C. Art journal elsewhere
Set up a mobile art studio (a few necessary supplies and your art journal) and take it with you outside of your home—in your car while waiting for kids (or before/after a commute), a regular coffee shop spree, out on your patio in the summer. And of course, while traveling...
D. Look around your house for claimable space
You may not have a room for an art studio—but how about a corner in a room? Surely you can find a corner all your own.
Or how about the garage? Or...can you build an art shed. There are prefab kits, even.
Strategy 3: Review your current time commitments and consciously choose your priorities
A. Consider time spent volunteering
Many of us volunteer inour children's schools and/or in our communities. Civic service is important (just like everything else). But be conscious about your choices. How much time should you give? Where does your creativity fall in priority order with the amount of time you are giving? Only you can answer this, but again, at least be clear about your choices and your priorities.

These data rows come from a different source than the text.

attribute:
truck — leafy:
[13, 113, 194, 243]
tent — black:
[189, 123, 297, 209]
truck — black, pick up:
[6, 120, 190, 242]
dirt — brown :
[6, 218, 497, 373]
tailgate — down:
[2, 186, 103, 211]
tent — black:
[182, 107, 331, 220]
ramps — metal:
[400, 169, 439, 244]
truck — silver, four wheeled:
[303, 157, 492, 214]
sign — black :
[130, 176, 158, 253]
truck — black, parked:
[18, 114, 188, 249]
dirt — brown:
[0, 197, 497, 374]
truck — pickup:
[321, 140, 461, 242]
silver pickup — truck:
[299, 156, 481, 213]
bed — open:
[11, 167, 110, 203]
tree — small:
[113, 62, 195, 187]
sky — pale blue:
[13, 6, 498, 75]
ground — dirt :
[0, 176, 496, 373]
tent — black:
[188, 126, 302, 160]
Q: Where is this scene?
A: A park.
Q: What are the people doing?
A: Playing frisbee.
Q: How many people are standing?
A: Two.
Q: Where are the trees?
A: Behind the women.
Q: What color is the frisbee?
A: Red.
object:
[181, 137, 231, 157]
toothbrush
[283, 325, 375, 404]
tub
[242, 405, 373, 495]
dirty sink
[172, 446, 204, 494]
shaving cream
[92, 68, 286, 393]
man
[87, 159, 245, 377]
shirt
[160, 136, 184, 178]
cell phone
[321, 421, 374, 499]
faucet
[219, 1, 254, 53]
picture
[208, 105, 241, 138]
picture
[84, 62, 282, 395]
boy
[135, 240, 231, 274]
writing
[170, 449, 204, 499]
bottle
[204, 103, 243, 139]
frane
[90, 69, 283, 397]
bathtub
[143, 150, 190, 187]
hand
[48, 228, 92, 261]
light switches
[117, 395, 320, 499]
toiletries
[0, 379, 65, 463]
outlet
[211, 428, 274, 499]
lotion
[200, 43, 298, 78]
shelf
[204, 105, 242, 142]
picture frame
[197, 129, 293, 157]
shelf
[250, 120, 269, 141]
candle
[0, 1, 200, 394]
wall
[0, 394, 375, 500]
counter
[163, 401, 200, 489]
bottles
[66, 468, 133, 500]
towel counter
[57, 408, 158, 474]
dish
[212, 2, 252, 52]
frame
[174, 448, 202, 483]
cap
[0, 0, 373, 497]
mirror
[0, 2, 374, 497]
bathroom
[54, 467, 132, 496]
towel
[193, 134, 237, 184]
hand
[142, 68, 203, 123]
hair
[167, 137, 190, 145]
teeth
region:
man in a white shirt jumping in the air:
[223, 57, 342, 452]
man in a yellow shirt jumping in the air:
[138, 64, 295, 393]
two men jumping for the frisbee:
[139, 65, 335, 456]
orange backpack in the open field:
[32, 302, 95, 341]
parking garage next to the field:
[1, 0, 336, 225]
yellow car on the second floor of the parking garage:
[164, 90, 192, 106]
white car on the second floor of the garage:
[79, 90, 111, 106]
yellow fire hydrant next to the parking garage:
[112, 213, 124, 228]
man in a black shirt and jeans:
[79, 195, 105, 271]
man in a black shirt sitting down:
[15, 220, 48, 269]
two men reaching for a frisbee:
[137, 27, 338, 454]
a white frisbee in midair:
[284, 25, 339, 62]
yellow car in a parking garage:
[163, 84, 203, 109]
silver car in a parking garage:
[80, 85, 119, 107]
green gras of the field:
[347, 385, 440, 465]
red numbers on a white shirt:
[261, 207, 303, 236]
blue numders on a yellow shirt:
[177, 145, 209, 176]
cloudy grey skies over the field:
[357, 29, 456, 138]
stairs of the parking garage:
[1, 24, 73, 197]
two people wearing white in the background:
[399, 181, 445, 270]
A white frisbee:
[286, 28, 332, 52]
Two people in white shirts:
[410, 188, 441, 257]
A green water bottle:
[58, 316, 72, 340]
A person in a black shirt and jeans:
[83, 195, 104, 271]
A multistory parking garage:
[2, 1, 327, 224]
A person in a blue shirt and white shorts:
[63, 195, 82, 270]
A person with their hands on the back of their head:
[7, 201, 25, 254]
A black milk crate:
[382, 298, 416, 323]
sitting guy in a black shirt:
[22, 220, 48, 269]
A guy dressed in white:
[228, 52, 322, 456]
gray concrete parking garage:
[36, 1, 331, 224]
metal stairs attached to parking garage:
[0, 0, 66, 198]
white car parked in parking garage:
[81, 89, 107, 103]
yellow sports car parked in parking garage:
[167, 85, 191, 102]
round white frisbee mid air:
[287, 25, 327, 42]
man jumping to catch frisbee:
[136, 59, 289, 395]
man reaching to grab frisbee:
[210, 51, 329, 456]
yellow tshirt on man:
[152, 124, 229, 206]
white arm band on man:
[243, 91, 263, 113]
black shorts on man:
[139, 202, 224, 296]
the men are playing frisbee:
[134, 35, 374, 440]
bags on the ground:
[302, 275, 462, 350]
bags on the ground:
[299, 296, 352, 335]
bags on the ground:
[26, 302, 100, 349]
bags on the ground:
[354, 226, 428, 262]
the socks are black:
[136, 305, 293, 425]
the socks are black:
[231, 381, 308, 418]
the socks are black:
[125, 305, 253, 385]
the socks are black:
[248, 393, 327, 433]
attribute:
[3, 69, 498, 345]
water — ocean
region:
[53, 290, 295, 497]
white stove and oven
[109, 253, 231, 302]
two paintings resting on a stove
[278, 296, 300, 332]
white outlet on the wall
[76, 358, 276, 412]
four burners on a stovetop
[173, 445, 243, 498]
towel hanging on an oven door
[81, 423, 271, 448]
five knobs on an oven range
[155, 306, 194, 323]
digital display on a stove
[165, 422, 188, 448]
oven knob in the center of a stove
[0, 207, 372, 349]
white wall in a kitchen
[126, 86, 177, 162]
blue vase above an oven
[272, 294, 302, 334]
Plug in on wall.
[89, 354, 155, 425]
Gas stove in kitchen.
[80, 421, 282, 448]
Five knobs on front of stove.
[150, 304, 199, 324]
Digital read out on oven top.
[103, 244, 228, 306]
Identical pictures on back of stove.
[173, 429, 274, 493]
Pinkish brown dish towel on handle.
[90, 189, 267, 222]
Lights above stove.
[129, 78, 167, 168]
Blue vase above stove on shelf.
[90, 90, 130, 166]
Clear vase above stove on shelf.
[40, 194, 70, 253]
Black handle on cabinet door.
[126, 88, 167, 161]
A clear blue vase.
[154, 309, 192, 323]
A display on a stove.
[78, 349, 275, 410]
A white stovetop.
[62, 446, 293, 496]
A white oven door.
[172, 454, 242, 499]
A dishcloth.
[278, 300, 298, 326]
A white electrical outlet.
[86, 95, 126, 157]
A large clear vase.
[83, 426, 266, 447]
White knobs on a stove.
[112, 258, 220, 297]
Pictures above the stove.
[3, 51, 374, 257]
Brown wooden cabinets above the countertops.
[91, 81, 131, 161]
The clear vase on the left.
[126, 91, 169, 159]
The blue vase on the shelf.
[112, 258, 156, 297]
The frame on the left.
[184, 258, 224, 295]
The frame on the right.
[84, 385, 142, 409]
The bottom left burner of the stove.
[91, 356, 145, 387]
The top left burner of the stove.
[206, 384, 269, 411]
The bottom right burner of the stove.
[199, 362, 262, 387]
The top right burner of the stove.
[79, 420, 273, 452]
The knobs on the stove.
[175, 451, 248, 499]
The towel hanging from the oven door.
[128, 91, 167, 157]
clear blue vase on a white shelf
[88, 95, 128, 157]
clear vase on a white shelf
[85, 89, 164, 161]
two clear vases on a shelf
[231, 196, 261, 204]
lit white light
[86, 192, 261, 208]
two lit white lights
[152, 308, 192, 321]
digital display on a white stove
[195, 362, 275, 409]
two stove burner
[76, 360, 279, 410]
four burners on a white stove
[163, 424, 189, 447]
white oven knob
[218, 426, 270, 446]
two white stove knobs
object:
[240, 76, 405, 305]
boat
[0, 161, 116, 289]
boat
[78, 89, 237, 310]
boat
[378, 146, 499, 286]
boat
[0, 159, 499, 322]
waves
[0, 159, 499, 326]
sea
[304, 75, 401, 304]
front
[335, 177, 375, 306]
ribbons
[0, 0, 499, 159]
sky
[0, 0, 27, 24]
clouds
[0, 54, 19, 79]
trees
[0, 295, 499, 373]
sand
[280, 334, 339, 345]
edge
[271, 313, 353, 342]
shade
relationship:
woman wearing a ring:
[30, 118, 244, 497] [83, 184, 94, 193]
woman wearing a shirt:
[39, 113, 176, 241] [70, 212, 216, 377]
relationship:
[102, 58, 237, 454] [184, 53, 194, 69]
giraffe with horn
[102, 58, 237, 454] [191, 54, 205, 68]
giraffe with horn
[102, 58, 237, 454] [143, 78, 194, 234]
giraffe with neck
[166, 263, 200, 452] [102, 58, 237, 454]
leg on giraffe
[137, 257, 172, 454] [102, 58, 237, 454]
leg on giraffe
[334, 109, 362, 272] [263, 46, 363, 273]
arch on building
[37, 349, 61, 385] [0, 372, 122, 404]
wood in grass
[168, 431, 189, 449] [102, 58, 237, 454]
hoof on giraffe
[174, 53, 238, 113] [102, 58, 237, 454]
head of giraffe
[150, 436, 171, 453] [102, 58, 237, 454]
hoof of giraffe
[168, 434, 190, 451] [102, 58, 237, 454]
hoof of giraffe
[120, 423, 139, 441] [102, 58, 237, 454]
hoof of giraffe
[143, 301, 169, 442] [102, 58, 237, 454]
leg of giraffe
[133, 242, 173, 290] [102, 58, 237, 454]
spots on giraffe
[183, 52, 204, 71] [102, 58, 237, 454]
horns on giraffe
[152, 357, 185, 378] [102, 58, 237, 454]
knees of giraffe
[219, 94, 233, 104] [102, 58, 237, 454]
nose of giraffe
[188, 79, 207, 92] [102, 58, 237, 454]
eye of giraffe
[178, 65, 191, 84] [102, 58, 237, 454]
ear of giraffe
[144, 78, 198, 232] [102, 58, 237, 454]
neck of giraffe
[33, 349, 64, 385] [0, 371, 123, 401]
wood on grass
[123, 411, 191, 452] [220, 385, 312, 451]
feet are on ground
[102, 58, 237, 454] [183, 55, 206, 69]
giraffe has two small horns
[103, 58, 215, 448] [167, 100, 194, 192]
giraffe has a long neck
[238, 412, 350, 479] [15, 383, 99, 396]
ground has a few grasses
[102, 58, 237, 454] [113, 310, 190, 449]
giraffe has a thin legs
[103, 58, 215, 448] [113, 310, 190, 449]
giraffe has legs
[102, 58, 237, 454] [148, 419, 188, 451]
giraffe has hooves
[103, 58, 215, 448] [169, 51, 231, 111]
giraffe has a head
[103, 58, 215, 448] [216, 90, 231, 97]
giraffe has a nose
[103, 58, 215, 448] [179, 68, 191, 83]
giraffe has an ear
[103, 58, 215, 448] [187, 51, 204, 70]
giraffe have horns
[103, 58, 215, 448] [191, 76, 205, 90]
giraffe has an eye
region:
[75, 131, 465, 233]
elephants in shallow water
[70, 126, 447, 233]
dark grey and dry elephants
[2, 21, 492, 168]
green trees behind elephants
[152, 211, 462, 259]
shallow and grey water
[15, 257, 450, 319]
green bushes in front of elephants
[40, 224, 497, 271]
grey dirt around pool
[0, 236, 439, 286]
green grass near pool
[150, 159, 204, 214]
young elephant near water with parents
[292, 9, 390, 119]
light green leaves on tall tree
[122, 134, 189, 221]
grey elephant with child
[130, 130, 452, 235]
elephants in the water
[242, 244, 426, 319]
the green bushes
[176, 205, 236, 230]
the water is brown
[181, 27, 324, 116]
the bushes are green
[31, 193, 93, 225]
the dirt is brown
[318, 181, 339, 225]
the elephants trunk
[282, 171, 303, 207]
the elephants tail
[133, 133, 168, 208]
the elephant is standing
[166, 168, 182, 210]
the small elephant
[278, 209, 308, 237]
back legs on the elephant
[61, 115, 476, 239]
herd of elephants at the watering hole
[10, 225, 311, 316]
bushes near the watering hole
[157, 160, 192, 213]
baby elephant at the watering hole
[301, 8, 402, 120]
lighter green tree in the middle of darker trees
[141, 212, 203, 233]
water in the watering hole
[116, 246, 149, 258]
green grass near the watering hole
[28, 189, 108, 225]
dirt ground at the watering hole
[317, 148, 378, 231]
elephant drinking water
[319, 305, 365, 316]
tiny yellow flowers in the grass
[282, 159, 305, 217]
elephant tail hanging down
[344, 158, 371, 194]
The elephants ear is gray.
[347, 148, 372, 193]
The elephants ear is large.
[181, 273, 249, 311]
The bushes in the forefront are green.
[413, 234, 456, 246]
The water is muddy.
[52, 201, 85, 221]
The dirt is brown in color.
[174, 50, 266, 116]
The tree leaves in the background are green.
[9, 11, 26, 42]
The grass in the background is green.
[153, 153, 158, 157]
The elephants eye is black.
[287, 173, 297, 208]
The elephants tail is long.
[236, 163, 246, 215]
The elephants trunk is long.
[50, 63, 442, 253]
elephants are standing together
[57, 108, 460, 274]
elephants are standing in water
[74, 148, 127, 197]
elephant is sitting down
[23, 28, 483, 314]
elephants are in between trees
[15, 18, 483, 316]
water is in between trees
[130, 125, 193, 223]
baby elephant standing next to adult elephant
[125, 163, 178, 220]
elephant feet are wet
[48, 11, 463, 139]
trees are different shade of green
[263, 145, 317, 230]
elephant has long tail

B. Consider time with with other people
How much time do you spend with your spouse? Friends? Extended family? Our kids are different (see below), but for everyone else, think about how much time you give to other people and if/when it would be appropriate to withdraw to art journal. You don't have to take all your time away from people (nor should you), but again—shouldn't you take some time for yourself? That's not a rhetorical question!
C. Consider time with your kids
Parents prioritize their children—and they should, of course. Kids grow up fast and time with them is a limited resource. But time spent together art journaling can be the best time.
I would also say that in this helicopter parent age sometimes parents go too far with their kids (in my opinion) and give them 24/7 top priority status, when in fact it is better for them to learn that they must accommodate others, sometimes—and give you some space. I'm just saying. There's nothing wrong with telling your kids to entertain themselves for a short while while you work in your art journal.
D. Evaluate your time commitments for work
We often can't control how much time we spend at work, and I know how little time and energy is left. But if your own creativity is important to youhere's always necessary time spent at your place of employment—and then the extra time we often give away too easily. Consider setting boundaries where you can. For instance, what if you take back your lunch hour to art journal or, if possible, reschedule your days to accommodate just 10-20 minutes of art journaling. With a regular, short art journaling practice during your work week, your creativity and sense of well-being will surely benefit your career, too.
E. Health and self-care
From exercise to medical and dental appointments, to time in the hair or nail salon, time spent on care of your physical self is important and you wouldn't think of cutting these out. Which is great!
So how important is your creative self? I say, add art journaling to the list of important self-care activities and treat your art journaling practice just as seriously.
Oh, and bring your art supplies to some of those other appointments. You never know when you'll find yourself in a waiting room with extra time...
So. how many of these strategies and tactics could be useful in your time crunched, space-filled art journaling life? Chances are, there's more than a few small changes you could make to give yourself the time and space you need.
I guess I'm here to tell you: do it!